CU life science building now scheduled for completion in less than four years
David Brand
The Life Science Technology Building, possibly the most ambitious scientific research facility ever undertaken by Cornell, will be completed in less than four years with an increased budget of $140 million. These were decisions announced last week by the leadership team for the 250,000-square-foot building that will rise on the west end of Alumni Field in the center of campus.

The announcement by Provost Biddy Martin of the accelerated pace for the new building followed an authorization by the Cornell Board of Trustees, meeting on campus during Commencement weekend. The trustees approved $4.63 million for the six-month schematic design phase, in addition to $1.14 million previously approved. The trustees also increased and capped the project budget at $140 million, up from $110 million, and set "a major goal" of completion in four years, with two years for design and two years for construction.
Martin, speaking at the leadership meeting May 27 at the Statler Hotel, held to "kick off" the building project, noted that "we need this building in fewer than four years. Our trustees emphasized that this weekend, and I want to emphasize it here."

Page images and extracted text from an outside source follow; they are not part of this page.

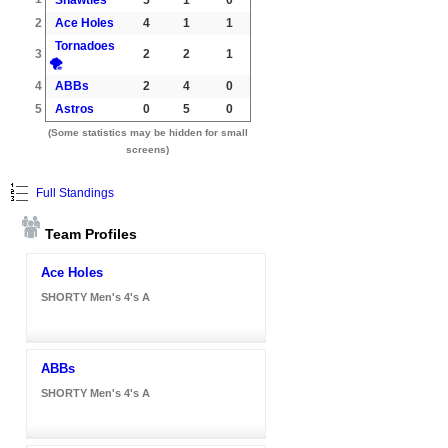
2
Ace Holes
4
1
1
Tornadoes
3
2
2
1
🌪️
4
ABBs
2
4
0
5
Astros
0
5
0
(Some statistics may be hidden for small
screens)
Full Standings
Team Profiles
Ace Holes
SHORTY Men's 4's A
ABBs
SHORTY Men's 4's A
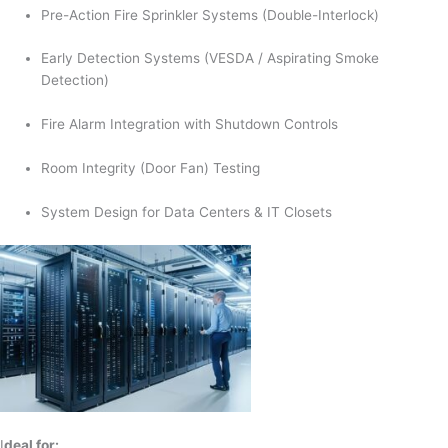
Pre-Action Fire Sprinkler Systems (Double-Interlock)
Early Detection Systems (VESDA / Aspirating Smoke
Detection)
Fire Alarm Integration with Shutdown Controls
Room Integrity (Door Fan) Testing
System Design for Data Centers & IT Closets
I
deal for:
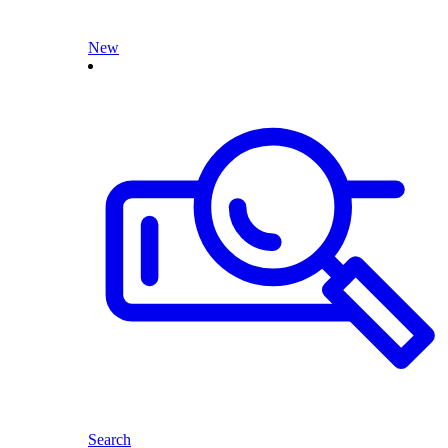
New
Search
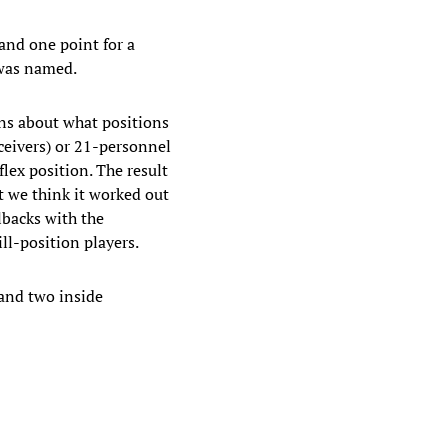
 and one point for a
 was named.
ons about what positions
ceivers) or 21-personnel
lex position. The result
t we think it worked out
lbacks with the
ll-position players.
 and two inside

She was addressing a large group representing all facets of the building project, from development and engineering and utilities to faculty leaders of the New Life Sciences Initiative, of which the new building will be the centerpiece. The meeting was organized by project director Robert Stundtner.
The new building's designer, noted architect Richard Meier '56, who attended the meeting, stressed his commitment to the new timetable. Turning to one of his associates, he asked for the previous schedule. Then, with a grand gesture of tearing the sheets in two, he said, "We have brought a schedule of what everyone has to do. That schedule is already obsolete because this schedule said four years, so we have to rip it up and make it in less time."
Meier told the leadership team, "I am, in a sense, a figurehead of a large team of people working on this project." The team, he said, will be focused on bringing "this wonderful work of architecture and this wonderful facility to Cornell in less than four years."
University Architect Peter Karp, who will be working closely with Meier, noted that the distinguished architect has "built wonderful buildings all over the world," including the Getty Center in Los Angeles. He recalled telling Meier, "It's a wonderful opportunity for you, the class of '56 at Cornell, to have a building on campus on a spectacular site and with a considerable program. It must be very satisfying for you. He said, 'it's not about the building, it's not about the site. The excitement for me is what's happening inside the building.'"
Martin emphasized this point when she declared, "We imagine this building and the science and thought it promotes to be the key to Cornell's stature for the next 50 to 100 years. It could not be more important."
The provost added that the building has come to be "the beacon and symbol of what we hope to achieve at Cornell." And she noted that the building must be one in which social scientists and humanists, as well as scientists, feel comfortable. "It has to be a building about science, but also a building, the aesthetics of which represent something of life apart from the science of life."
Hal Craft, vice president for administration, said the Life Science Technology Building project had arrived at "a transition time" from deciding what is required to "saying, now let's actually go for it." The site, he noted, "honestly would not have been chosen for a building of lesser importance." The goal of completion in less than four years, he said, "will be a substantial challenge."
The chair of the building's planning committee, professor of plant biology Stephen Kresovich, also stressed the importance of the building to Cornell's future. There are, he said, "a tremendous number of stakeholders represented by the incredible breadth of activities, ranging from basic biology through applied studies and plant functional genomics, representing a great breadth of interest in research, teaching and outreach."
Kresovich, who is director of the university's Institute for Biotechnology and Life Science Technologies, cautioned his colleagues that the new building "needs to be uniquely Cornellian." It has to build, he said, "on historical strengths, things that have been important to the university over the past 135 years." He mentioned plant sciences through chemistry and physics. However, he added, there also is a need to bring a "21st century of vision of Cornell," from biomedical engineering and molecular and cell biology to computational biology.
"A tremendous breadth of high-quality programs for research and teaching are going to be in the facility," he said.
Last November Cornell was awarded $25 million by New York state's Gen*NY*sis biotechnology economic development program as part of the cost of constructing the Life Science Technology Building.